# INPUT MATERIAL
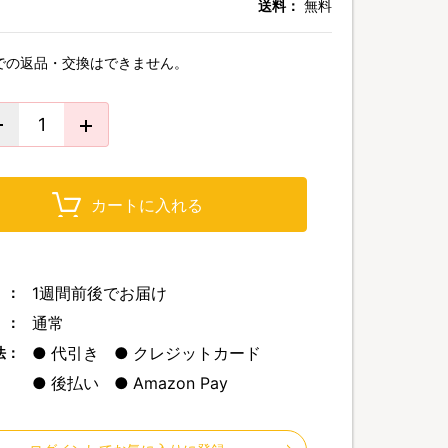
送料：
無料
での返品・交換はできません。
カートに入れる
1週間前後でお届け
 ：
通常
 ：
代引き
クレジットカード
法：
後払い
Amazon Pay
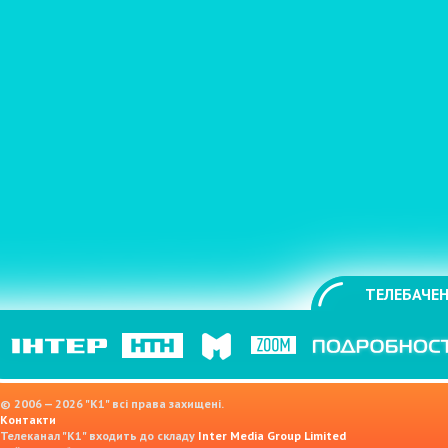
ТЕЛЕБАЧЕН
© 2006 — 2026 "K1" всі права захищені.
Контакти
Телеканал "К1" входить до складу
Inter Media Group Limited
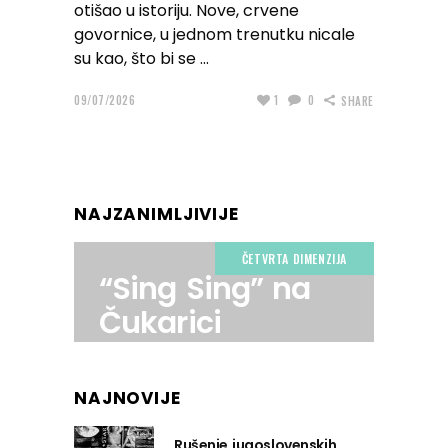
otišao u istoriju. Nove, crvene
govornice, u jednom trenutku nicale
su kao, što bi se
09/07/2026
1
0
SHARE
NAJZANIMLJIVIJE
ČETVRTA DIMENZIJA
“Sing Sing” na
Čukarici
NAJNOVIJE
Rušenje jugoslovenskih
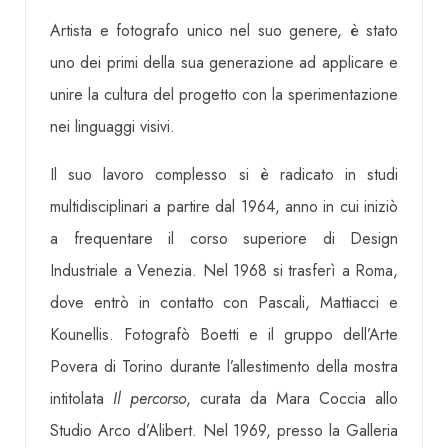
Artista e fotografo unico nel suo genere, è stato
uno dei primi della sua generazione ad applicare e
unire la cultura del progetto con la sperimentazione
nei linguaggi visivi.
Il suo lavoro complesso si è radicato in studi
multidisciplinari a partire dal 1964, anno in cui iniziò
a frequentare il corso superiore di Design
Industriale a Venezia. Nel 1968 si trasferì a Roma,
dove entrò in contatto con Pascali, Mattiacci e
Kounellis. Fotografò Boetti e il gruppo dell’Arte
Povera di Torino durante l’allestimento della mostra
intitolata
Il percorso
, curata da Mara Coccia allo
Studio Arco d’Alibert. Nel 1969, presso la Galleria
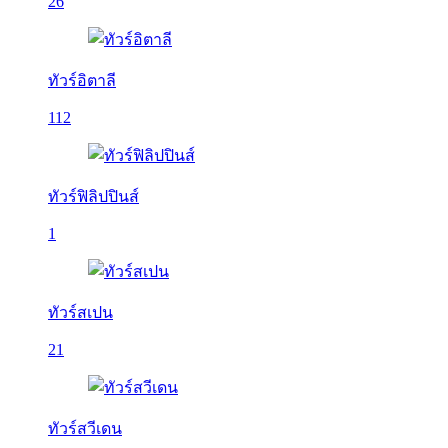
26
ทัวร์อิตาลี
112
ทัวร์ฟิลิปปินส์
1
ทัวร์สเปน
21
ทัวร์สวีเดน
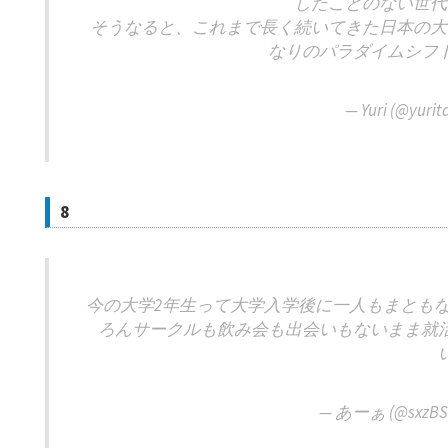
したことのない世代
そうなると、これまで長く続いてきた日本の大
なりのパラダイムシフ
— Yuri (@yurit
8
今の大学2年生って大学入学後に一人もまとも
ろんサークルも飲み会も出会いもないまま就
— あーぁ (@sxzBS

---

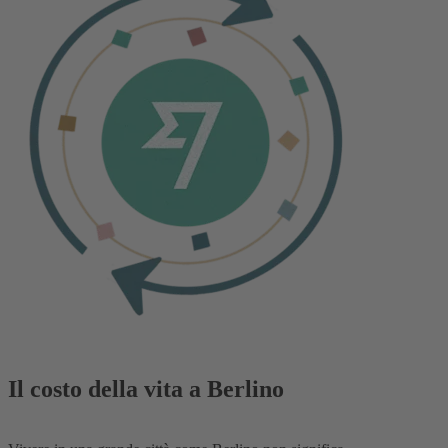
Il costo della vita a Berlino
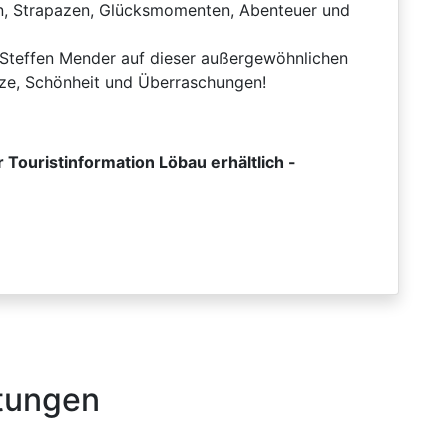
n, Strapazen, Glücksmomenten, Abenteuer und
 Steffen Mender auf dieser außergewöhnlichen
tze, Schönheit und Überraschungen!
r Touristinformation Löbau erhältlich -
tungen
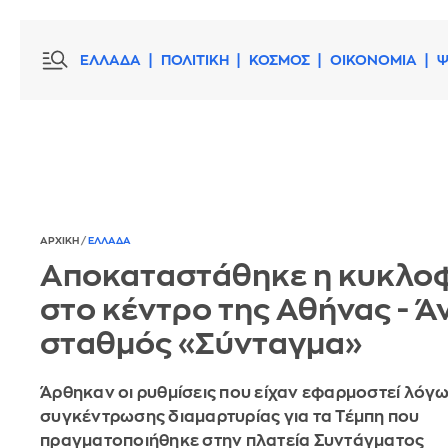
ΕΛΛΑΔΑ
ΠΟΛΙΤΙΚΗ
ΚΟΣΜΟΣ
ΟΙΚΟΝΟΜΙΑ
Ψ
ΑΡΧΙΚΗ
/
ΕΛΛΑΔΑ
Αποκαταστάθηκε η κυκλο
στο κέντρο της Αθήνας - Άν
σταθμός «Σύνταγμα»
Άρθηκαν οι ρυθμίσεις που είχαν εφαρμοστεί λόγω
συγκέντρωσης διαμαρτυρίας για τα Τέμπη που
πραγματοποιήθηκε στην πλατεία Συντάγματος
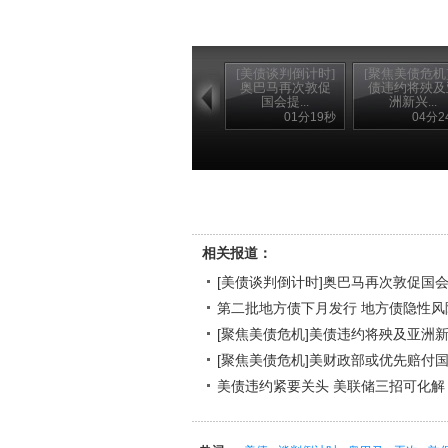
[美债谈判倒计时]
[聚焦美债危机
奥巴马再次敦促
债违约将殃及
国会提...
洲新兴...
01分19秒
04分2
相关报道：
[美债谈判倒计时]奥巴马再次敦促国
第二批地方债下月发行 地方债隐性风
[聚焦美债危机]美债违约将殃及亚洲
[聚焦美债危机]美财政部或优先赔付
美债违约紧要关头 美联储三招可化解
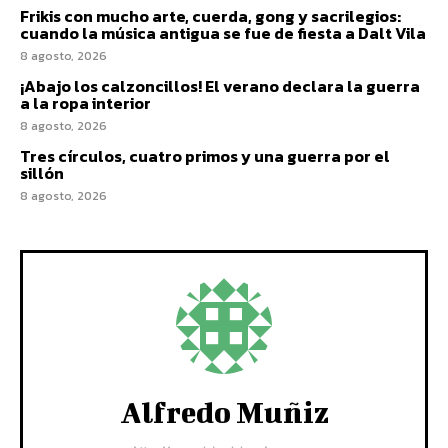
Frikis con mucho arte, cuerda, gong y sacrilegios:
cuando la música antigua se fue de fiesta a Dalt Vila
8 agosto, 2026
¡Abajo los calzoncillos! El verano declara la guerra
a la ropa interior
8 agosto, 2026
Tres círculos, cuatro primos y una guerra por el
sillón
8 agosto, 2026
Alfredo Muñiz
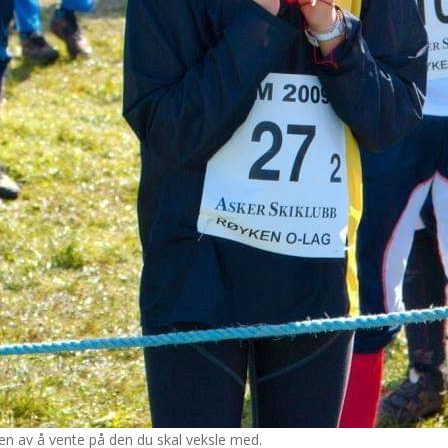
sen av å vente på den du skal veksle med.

# ABOUT THIS TASK
Search the entries above for "聚焦美债危机". Return every line that has it.

# ANSWER SPACE
[聚焦美债危机
[聚焦美债危机]美债违约将殃及亚洲
[聚焦美债危机]美财政部或优先赔付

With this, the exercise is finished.